[EXERCISE OBJECTIVE] A verbatim copy of every entry is required.

[RECORDS SHOWN]
[Start of Attachment]
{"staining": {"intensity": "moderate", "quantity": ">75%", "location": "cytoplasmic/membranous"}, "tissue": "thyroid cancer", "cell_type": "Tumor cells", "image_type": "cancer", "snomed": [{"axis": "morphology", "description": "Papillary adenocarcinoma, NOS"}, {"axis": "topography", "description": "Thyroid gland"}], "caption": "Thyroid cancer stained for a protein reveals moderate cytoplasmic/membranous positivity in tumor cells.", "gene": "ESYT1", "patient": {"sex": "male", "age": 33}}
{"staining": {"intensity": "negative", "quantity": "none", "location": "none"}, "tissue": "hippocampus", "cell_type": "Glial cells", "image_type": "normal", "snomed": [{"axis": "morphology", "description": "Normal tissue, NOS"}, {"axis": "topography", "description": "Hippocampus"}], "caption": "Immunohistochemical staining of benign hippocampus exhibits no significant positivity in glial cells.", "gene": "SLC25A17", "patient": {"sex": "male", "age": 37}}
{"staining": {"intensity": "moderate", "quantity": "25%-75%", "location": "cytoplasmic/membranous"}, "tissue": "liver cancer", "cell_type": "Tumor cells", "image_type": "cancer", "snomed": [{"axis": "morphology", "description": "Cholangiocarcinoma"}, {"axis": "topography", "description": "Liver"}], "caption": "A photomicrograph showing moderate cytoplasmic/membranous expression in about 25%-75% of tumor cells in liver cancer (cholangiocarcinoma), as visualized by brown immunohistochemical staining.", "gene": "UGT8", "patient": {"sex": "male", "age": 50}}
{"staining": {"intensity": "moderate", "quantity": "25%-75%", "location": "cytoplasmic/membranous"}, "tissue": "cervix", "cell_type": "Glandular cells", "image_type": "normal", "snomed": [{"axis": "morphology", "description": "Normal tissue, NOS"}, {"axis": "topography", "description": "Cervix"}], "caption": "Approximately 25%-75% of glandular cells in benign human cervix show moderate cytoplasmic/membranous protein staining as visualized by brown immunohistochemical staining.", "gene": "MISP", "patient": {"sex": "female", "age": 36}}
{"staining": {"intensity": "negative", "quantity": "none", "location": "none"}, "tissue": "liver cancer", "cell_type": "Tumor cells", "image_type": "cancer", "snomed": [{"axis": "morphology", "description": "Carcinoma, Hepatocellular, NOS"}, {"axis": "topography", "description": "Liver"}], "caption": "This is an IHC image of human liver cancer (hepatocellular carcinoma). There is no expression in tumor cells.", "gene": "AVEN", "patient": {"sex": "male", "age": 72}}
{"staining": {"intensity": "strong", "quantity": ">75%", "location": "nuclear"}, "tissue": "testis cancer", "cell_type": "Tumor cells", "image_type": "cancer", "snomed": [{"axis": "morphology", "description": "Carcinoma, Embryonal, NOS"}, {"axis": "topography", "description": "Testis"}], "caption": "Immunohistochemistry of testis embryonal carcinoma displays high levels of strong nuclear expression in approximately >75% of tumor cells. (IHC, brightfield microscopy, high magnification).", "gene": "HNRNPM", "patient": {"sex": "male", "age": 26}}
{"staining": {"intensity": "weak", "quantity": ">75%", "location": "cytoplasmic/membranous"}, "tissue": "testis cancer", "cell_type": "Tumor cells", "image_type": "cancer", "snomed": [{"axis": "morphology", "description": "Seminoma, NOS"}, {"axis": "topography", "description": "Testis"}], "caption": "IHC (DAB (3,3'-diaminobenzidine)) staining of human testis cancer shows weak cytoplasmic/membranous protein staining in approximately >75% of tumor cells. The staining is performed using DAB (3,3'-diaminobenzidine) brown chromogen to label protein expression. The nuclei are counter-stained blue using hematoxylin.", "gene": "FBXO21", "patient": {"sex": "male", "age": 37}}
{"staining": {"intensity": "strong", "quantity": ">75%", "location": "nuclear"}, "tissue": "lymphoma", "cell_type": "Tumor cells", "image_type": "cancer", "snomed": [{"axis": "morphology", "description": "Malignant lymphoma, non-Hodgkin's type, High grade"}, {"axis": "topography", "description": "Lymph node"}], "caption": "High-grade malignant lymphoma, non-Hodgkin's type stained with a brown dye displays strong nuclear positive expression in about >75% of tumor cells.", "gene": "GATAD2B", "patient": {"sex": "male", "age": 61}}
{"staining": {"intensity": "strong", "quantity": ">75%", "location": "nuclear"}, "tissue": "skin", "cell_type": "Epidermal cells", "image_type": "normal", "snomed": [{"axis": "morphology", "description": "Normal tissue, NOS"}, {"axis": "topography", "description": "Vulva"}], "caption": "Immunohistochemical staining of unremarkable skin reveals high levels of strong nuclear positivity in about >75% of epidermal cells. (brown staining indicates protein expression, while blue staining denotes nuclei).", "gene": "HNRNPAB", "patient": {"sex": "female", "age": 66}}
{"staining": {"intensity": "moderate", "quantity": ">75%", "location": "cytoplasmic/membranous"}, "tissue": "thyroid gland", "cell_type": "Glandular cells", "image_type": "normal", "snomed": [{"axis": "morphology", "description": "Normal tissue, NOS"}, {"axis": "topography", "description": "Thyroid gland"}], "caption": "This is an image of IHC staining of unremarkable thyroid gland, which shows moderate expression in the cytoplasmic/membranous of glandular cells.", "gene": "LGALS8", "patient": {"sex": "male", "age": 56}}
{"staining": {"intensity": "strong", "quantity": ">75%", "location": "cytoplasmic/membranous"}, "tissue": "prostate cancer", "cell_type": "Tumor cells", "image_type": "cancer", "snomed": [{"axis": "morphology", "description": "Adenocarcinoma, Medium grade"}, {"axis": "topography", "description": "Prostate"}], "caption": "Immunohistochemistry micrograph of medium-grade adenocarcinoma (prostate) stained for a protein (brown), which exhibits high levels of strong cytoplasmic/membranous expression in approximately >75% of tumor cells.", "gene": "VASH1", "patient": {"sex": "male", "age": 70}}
[End of Attachment]
[YOUR SOLUTION]
{"staining": {"intensity": "moderate", "quantity": ">75%", "location": "cytoplasmic/membranous"}, "tissue": "thyroid cancer", "cell_type": "Tumor cells", "image_type": "cancer", "snomed": [{"axis": "morphology", "description": "Papillary adenocarcinoma, NOS"}, {"axis": "topography", "description": "Thyroid gland"}], "caption": "Thyroid cancer stained for a protein reveals moderate cytoplasmic/membranous positivity in tumor cells.", "gene": "ESYT1", "patient": {"sex": "male", "age": 33}}
{"staining": {"intensity": "negative", "quantity": "none", "location": "none"}, "tissue": "hippocampus", "cell_type": "Glial cells", "image_type": "normal", "snomed": [{"axis": "morphology", "description": "Normal tissue, NOS"}, {"axis": "topography", "description": "Hippocampus"}], "caption": "Immunohistochemical staining of benign hippocampus exhibits no significant positivity in glial cells.", "gene": "SLC25A17", "patient": {"sex": "male", "age": 37}}
{"staining": {"intensity": "moderate", "quantity": "25%-75%", "location": "cytoplasmic/membranous"}, "tissue": "liver cancer", "cell_type": "Tumor cells", "image_type": "cancer", "snomed": [{"axis": "morphology", "description": "Cholangiocarcinoma"}, {"axis": "topography", "description": "Liver"}], "caption": "A photomicrograph showing moderate cytoplasmic/membranous expression in about 25%-75% of tumor cells in liver cancer (cholangiocarcinoma), as visualized by brown immunohistochemical staining.", "gene": "UGT8", "patient": {"sex": "male", "age": 50}}
{"staining": {"intensity": "moderate", "quantity": "25%-75%", "location": "cytoplasmic/membranous"}, "tissue": "cervix", "cell_type": "Glandular cells", "image_type": "normal", "snomed": [{"axis": "morphology", "description": "Normal tissue, NOS"}, {"axis": "topography", "description": "Cervix"}], "caption": "Approximately 25%-75% of glandular cells in benign human cervix show moderate cytoplasmic/membranous protein staining as visualized by brown immunohistochemical staining.", "gene": "MISP", "patient": {"sex": "female", "age": 36}}
{"staining": {"intensity": "negative", "quantity": "none", "location": "none"}, "tissue": "liver cancer", "cell_type": "Tumor cells", "image_type": "cancer", "snomed": [{"axis": "morphology", "description": "Carcinoma, Hepatocellular, NOS"}, {"axis": "topography", "description": "Liver"}], "caption": "This is an IHC image of human liver cancer (hepatocellular carcinoma). There is no expression in tumor cells.", "gene": "AVEN", "patient": {"sex": "male", "age": 72}}
{"staining": {"intensity": "strong", "quantity": ">75%", "location": "nuclear"}, "tissue": "testis cancer", "cell_type": "Tumor cells", "image_type": "cancer", "snomed": [{"axis": "morphology", "description": "Carcinoma, Embryonal, NOS"}, {"axis": "topography", "description": "Testis"}], "caption": "Immunohistochemistry of testis embryonal carcinoma displays high levels of strong nuclear expression in approximately >75% of tumor cells. (IHC, brightfield microscopy, high magnification).", "gene": "HNRNPM", "patient": {"sex": "male", "age": 26}}
{"staining": {"intensity": "weak", "quantity": ">75%", "location": "cytoplasmic/membranous"}, "tissue": "testis cancer", "cell_type": "Tumor cells", "image_type": "cancer", "snomed": [{"axis": "morphology", "description": "Seminoma, NOS"}, {"axis": "topography", "description": "Testis"}], "caption": "IHC (DAB (3,3'-diaminobenzidine)) staining of human testis cancer shows weak cytoplasmic/membranous protein staining in approximately >75% of tumor cells. The staining is performed using DAB (3,3'-diaminobenzidine) brown chromogen to label protein expression. The nuclei are counter-stained blue using hematoxylin.", "gene": "FBXO21", "patient": {"sex": "male", "age": 37}}
{"staining": {"intensity": "strong", "quantity": ">75%", "location": "nuclear"}, "tissue": "lymphoma", "cell_type": "Tumor cells", "image_type": "cancer", "snomed": [{"axis": "morphology", "description": "Malignant lymphoma, non-Hodgkin's type, High grade"}, {"axis": "topography", "description": "Lymph node"}], "caption": "High-grade malignant lymphoma, non-Hodgkin's type stained with a brown dye displays strong nuclear positive expression in about >75% of tumor cells.", "gene": "GATAD2B", "patient": {"sex": "male", "age": 61}}
{"staining": {"intensity": "strong", "quantity": ">75%", "location": "nuclear"}, "tissue": "skin", "cell_type": "Epidermal cells", "image_type": "normal", "snomed": [{"axis": "morphology", "description": "Normal tissue, NOS"}, {"axis": "topography", "description": "Vulva"}], "caption": "Immunohistochemical staining of unremarkable skin reveals high levels of strong nuclear positivity in about >75% of epidermal cells. (brown staining indicates protein expression, while blue staining denotes nuclei).", "gene": "HNRNPAB", "patient": {"sex": "female", "age": 66}}
{"staining": {"intensity": "moderate", "quantity": ">75%", "location": "cytoplasmic/membranous"}, "tissue": "thyroid gland", "cell_type": "Glandular cells", "image_type": "normal", "snomed": [{"axis": "morphology", "description": "Normal tissue, NOS"}, {"axis": "topography", "description": "Thyroid gland"}], "caption": "This is an image of IHC staining of unremarkable thyroid gland, which shows moderate expression in the cytoplasmic/membranous of glandular cells.", "gene": "LGALS8", "patient": {"sex": "male", "age": 56}}
{"staining": {"intensity": "strong", "quantity": ">75%", "location": "cytoplasmic/membranous"}, "tissue": "prostate cancer", "cell_type": "Tumor cells", "image_type": "cancer", "snomed": [{"axis": "morphology", "description": "Adenocarcinoma, Medium grade"}, {"axis": "topography", "description": "Prostate"}], "caption": "Immunohistochemistry micrograph of medium-grade adenocarcinoma (prostate) stained for a protein (brown), which exhibits high levels of strong cytoplasmic/membranous expression in approximately >75% of tumor cells.", "gene": "VASH1", "patient": {"sex": "male", "age": 70}}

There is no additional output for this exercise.